Julian Barnes’s latest book comprises five micro-essays, originally commissioned for a radio series a decade ago and repackaged here. The publisher spies an opportunity, perhaps, for something like a manifesto on open-mindedness, with Barnes’s musings the vehicle. Not unreasonable: as the author of 14 novels, winner of the Booker, he knows a thing or two about the power of language: “I believe deeply in words, in their ability to represent thought, define truth, and create beauty. I’m equally aware that words are constantly used for the opposite purposes: to obfuscate truth, misrepresent thought, lie, slander, and provoke hatred.”
It follows from this recognition that a clever person ought to be able to rethink old convictions in light of new evidence and life experience – to see one’s misperceptions for what they are and change one’s mind. Call it the virtue of the volte-face. But the broadcast conceit doesn’t translate well on the page, leaving the author exposed. In a chapter extolling the benefits of rereading, he tells us that after a lifetime of despising EM Forster’s prissiness, he eventually came around to him. Belatedly, a subversive and “delightfully unpatriotic” writer was discovered. Forster was funny to boot. Barnes quotes a line from Where Angels Fear to Tread as evidence: “‘Everyone to his taste!’ said Harriet, who always delivered a platitude as if it was an epigram.” But he opens himself up to the same charge with phrases such as: “what a grown-up novelist Forster is”. Or again: “The pleasure of being proved wrong can be a genuine pleasure.”
He has likewise changed his mind about memory. Time was when he thought it “operated like a left-luggage office”, open at all hours for instant recall. These days he distrusts its vagaries, its subtle emendations and self-serving elisions. “Unsubstantiated, uncorroborated memory,” he says, is no better than “an act of the imagination”. But how far has Barnes really shifted on this one? He has evidently distrusted the vagaries of memory for a while now, as anyone familiar with his 1991 novel Talking it Over or the conclusion of The Sense of an Ending will know.Then we have his conversion from “conservative prescriptivist” to “liberal descriptivist”. Here, he pillories the pedants, though he was one himself before working on the Oxford English Dictionary in the 60s, for insisting on pointless distinctions such as the one between “uninterested” (not interested) and “disinterested” (impartial). Some etymological digging reveals that on first usage their senses were reversed. Now he embraces the porosity of language, its boundless adaptability and malleability. Not exactly an heretical opinion, you might think, but for Barnes, who sets great store by his Francophilia, it must have had the thrill of iconoclasm to write this sentence down: “at least we are not French”. There’s no Anglo-Saxon equivalent of the Académie Française, tut-tutting at loanwords and shoving ludicrous neologisms down people’s throats.

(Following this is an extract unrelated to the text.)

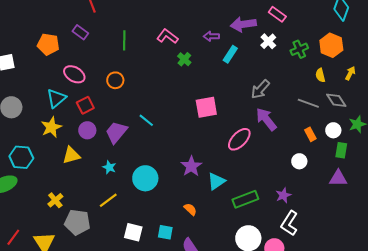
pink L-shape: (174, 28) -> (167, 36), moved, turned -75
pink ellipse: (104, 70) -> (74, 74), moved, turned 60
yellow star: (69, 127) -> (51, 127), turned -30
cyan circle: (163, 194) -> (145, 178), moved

On the theme of politics, Barnes seems to be on the defensive. He may have voted for six different parties over the course of his life, he half-jokingly tells us, but his positions have remained more or less constant; it’s Britain that has changed: “by staying still, someone of my political beliefs has found himself moving further to the left as the centre moved away from him”. I don’t think this is quite right. Plenty of social attitudes in Britain – on migration, abortion, homosexuality, premarital sex and so on – have if anything moved leftward in the preceding half century.
What’s more, Barnes’s own voting record gives the lie to any notion of unchanging centrism. His support for the Conservatives in 1974 was evidently a vote against the miners. Latterly he declares himself a Corbynista. Nationalisation, disarmament and Lords reform are there among other desiderata in “Barnes’s Benign Republic”. His fiction, too, points to a change in political outlook. Metroland, his debut, published in 1980, was the work of a consummate Little Englander, rejecting the unruly soixante-huitards across the Channel for the mundanity and stability of the home counties. Fast-forward to 2018, and you have The Only Story, the anti-Metroland as it were – a mid-century, May-December romance that sends up the stifling promise of middle England: “suburbia with a tennis wife and 2.4 children”.
Ultimately it is not just these niggles of inconsistency, but the sense of writing forced to fit a frame that is altogether too neat that left me cold. Who knows, though – a future reread might do the trick. Perhaps when I reach his age, in half a century, I’ll have changed my mind too.